A reminder: Recent market volatility may be significant. Short-term gains or losses do not indicate future performance. Investors must make rational investment decisions based on their own financial situation and risk tolerance, paying close attention to position and risk management.

ETF Fee Information: When subscribing for or redeeming fund shares, subscription/redemption agencies may charge a commission of up to 0.5%. Fees for场内 trading are subject to the rates charged by the securities company. The ETF does not charge a sales service fee. Feeder Fund Fee Information: For the China Resources Nonferrous Metals ETF Feeder Fund (Class A), the subscription fee is 1,000 RMB per transaction for amounts of 2 million RMB or more, 0.6% for amounts between 1 million RMB (inclusive) and 2 million RMB, and 1% for amounts below 1 million RMB. The redemption fee is 1.5% for holdings less than 7 days, and 0% for holdings of 7 days or more. No sales service fee is charged. The China Resources Nonferrous Metals ETF Feeder Fund (Class C) charges no subscription fee. The redemption fee is 1.5% for holdings less than 7 days, and 0% for holdings of 7 days or more. The sales service fee is 0.3%.

Risk Warning: The China Resources Nonferrous Metals ETF and its feeder fund passively track the CSI Nonferrous Metals Index. The base date for this index is December 31, 2013, and it was published on July 13, 2015. The index's performance over the last five complete calendar years is as follows: 2021: +35.89%; 2022: -19.22%; 2023: -10.43%; 2024: +2.96%; 2025: +91.67%. The index's constituent stocks are adjusted according to its compilation rules, and its historical backtested performance does not indicate future index performance. The mention of index constituents herein is for display purposes only; descriptions of individual stocks are not investment recommendations in any form and do not represent the holdings or trading动向 of any fund managed by the management company. The fund manager assesses this fund's risk rating as R3-Medium Risk, suitable for Balanced (C3) and above investors. The appropriateness matching opinion is subject to the selling institution. Any information appearing in this article (including but not limited to stocks, commentary, forecasts, charts, indicators, theories, and any form of expression) is for reference only.
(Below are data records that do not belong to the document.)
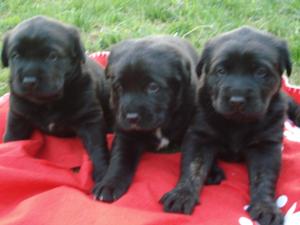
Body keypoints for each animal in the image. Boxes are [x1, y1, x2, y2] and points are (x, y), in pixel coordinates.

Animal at [1, 15, 111, 192]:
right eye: (15, 55)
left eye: (52, 56)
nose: (29, 81)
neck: (48, 102)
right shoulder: (18, 114)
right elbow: (12, 139)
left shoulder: (90, 119)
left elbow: (97, 147)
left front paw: (103, 174)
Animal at [94, 36, 199, 201]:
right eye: (119, 87)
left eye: (153, 87)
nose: (131, 117)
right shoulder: (126, 135)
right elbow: (120, 160)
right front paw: (109, 185)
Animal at [162, 26, 292, 225]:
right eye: (221, 71)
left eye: (261, 72)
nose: (237, 100)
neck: (237, 122)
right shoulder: (199, 136)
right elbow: (193, 167)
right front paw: (182, 195)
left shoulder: (267, 146)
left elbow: (264, 177)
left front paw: (266, 206)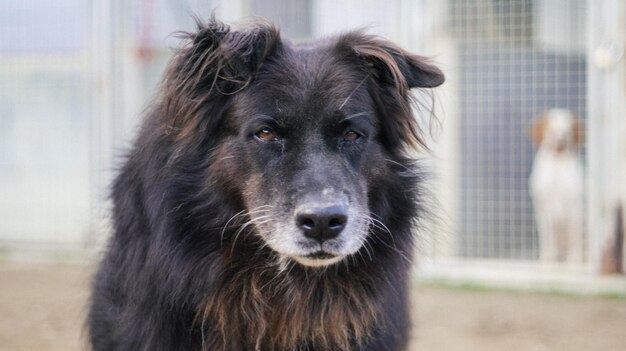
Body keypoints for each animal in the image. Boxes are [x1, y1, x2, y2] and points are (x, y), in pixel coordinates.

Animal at [528, 108, 584, 262]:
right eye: (550, 126)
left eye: (568, 128)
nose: (560, 138)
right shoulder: (543, 207)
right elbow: (548, 238)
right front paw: (548, 257)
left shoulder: (575, 205)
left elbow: (574, 237)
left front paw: (575, 259)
Investors are solely responsible for their independent investment decisions. Furthermore, any views, analysis, or forecasts herein do not constitute investment advice of any kind to the reader, nor shall they be held liable for any direct or indirect losses arising from the use of this content. Fund investment carries risks. The past performance of a fund does not indicate its future returns. The performance of other funds managed by the fund manager does not guarantee the performance of this fund. Invest in funds with caution.

Disclaimer: Investing carries risk. This is not financial advice. The above content should not be regarded as an offer, recommendation, or solicitation on acquiring or disposing of any financial products, any associated discussions, comments, or posts by author or other users should not be considered as such either. It is solely for general information purpose only, which does not consider your own investment objectives, financial situations or needs. TTM assumes no responsibility or warranty for the accuracy and completeness of the information, investors should do their own research and may seek professional advice before investing.